ASSIGNED TASK :: Lines before the one containing "Set message backgrounds" are left out; copy that line and every later line through the end of the data exactly.

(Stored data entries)
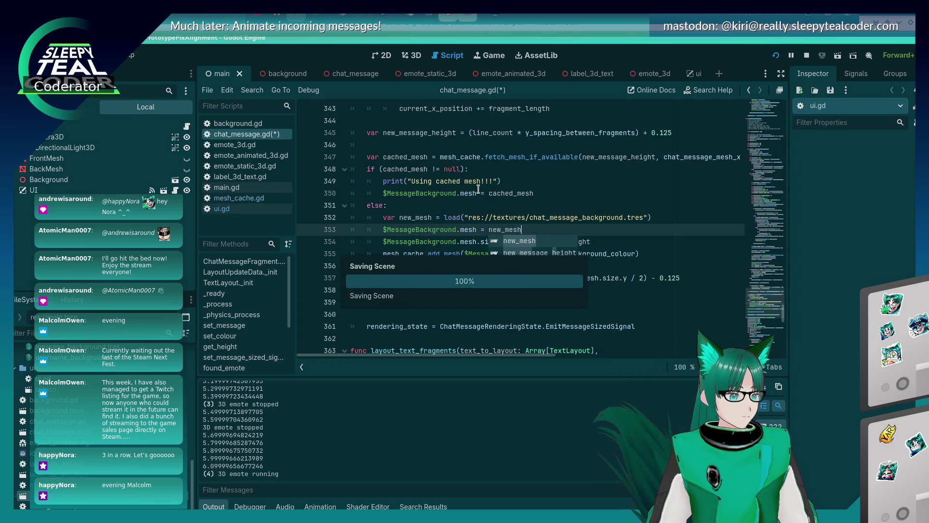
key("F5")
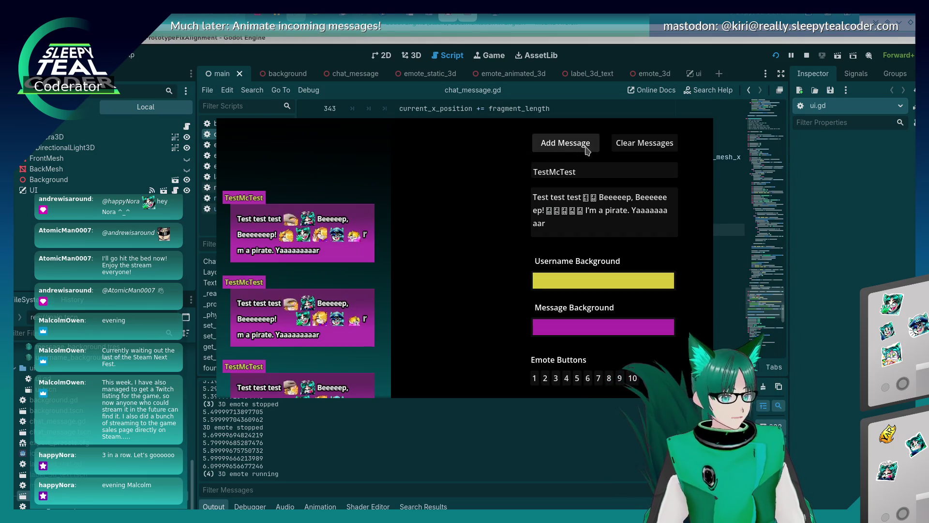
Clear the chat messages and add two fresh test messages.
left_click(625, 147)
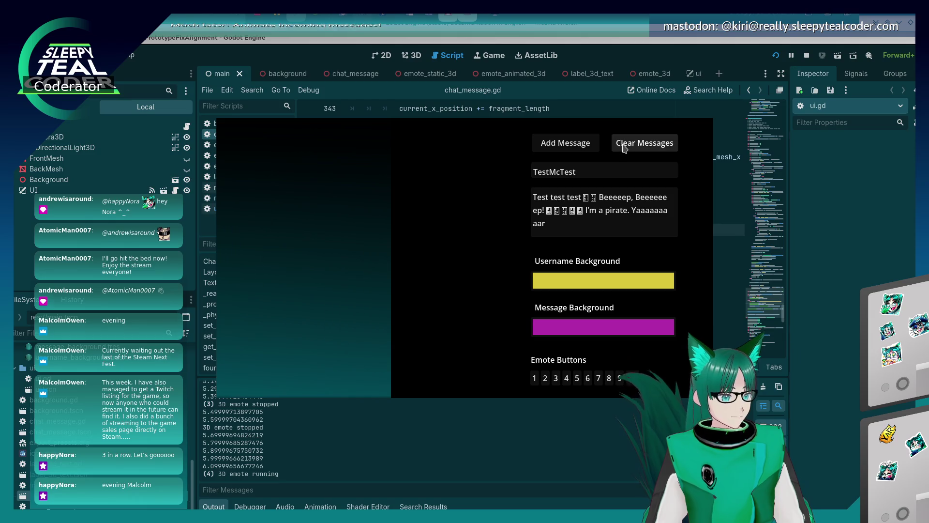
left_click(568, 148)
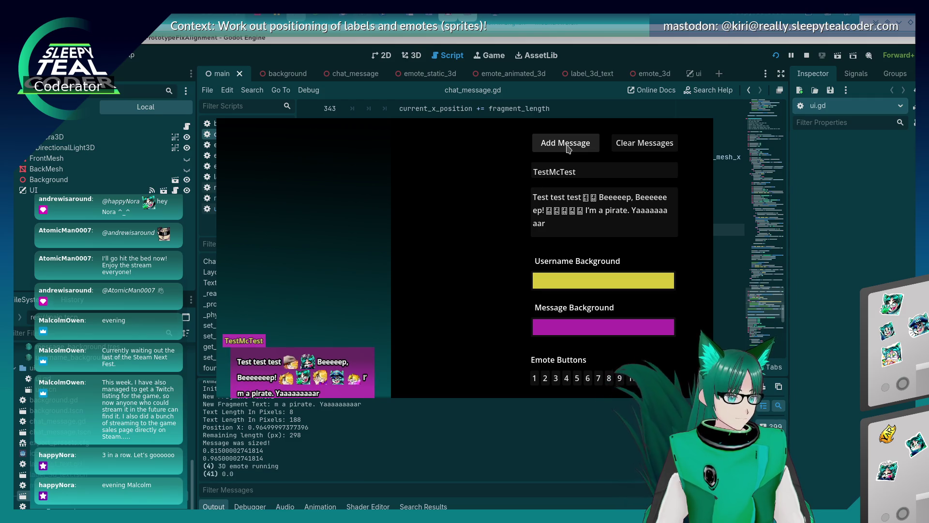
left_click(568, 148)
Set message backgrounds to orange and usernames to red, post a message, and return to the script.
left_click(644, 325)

ANSWER SECTION ::
Set message backgrounds to orange and usernames to red, post a message, and return to the script.
left_click(644, 325)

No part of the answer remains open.